▶ Entries provided
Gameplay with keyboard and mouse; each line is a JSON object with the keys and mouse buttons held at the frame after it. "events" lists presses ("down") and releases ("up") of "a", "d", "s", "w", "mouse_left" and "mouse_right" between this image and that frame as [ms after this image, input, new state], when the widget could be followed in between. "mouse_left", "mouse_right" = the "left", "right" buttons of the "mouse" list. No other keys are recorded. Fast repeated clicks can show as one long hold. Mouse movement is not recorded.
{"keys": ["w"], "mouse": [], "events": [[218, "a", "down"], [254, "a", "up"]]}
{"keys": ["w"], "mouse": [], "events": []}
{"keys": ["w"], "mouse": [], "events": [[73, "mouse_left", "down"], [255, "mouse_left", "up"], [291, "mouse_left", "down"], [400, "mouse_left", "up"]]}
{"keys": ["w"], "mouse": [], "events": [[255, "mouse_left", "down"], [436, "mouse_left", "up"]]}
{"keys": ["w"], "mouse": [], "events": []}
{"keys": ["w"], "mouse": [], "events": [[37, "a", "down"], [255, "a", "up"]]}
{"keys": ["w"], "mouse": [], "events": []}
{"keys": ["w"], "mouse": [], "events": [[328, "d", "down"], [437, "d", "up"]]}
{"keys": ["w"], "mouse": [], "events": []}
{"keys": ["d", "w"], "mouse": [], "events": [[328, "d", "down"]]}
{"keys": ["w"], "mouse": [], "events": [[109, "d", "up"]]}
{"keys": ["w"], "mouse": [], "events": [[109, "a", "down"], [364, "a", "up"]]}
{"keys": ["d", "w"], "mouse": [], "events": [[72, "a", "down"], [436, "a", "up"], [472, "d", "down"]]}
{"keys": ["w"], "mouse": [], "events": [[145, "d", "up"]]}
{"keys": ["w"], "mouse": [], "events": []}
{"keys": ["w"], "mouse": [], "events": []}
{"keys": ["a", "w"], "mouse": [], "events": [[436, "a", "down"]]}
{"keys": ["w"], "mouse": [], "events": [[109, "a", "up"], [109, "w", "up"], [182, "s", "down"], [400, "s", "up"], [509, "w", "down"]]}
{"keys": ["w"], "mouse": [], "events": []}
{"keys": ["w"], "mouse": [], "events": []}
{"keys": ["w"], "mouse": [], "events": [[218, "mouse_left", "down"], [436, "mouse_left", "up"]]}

▶ Problem to work on
Please copy all of the data above exactly.

▶ Exercise output
Gameplay with keyboard and mouse; each line is a JSON object with the keys and mouse buttons held at the frame after it. "events" lists presses ("down") and releases ("up") of "a", "d", "s", "w", "mouse_left" and "mouse_right" between this image and that frame as [ms after this image, input, new state], when the widget could be followed in between. "mouse_left", "mouse_right" = the "left", "right" buttons of the "mouse" list. No other keys are recorded. Fast repeated clicks can show as one long hold. Mouse movement is not recorded.
{"keys": ["w"], "mouse": [], "events": [[218, "a", "down"], [254, "a", "up"]]}
{"keys": ["w"], "mouse": [], "events": []}
{"keys": ["w"], "mouse": [], "events": [[73, "mouse_left", "down"], [255, "mouse_left", "up"], [291, "mouse_left", "down"], [400, "mouse_left", "up"]]}
{"keys": ["w"], "mouse": [], "events": [[255, "mouse_left", "down"], [436, "mouse_left", "up"]]}
{"keys": ["w"], "mouse": [], "events": []}
{"keys": ["w"], "mouse": [], "events": [[37, "a", "down"], [255, "a", "up"]]}
{"keys": ["w"], "mouse": [], "events": []}
{"keys": ["w"], "mouse": [], "events": [[328, "d", "down"], [437, "d", "up"]]}
{"keys": ["w"], "mouse": [], "events": []}
{"keys": ["d", "w"], "mouse": [], "events": [[328, "d", "down"]]}
{"keys": ["w"], "mouse": [], "events": [[109, "d", "up"]]}
{"keys": ["w"], "mouse": [], "events": [[109, "a", "down"], [364, "a", "up"]]}
{"keys": ["d", "w"], "mouse": [], "events": [[72, "a", "down"], [436, "a", "up"], [472, "d", "down"]]}
{"keys": ["w"], "mouse": [], "events": [[145, "d", "up"]]}
{"keys": ["w"], "mouse": [], "events": []}
{"keys": ["w"], "mouse": [], "events": []}
{"keys": ["a", "w"], "mouse": [], "events": [[436, "a", "down"]]}
{"keys": ["w"], "mouse": [], "events": [[109, "a", "up"], [109, "w", "up"], [182, "s", "down"], [400, "s", "up"], [509, "w", "down"]]}
{"keys": ["w"], "mouse": [], "events": []}
{"keys": ["w"], "mouse": [], "events": []}
{"keys": ["w"], "mouse": [], "events": [[218, "mouse_left", "down"], [436, "mouse_left", "up"]]}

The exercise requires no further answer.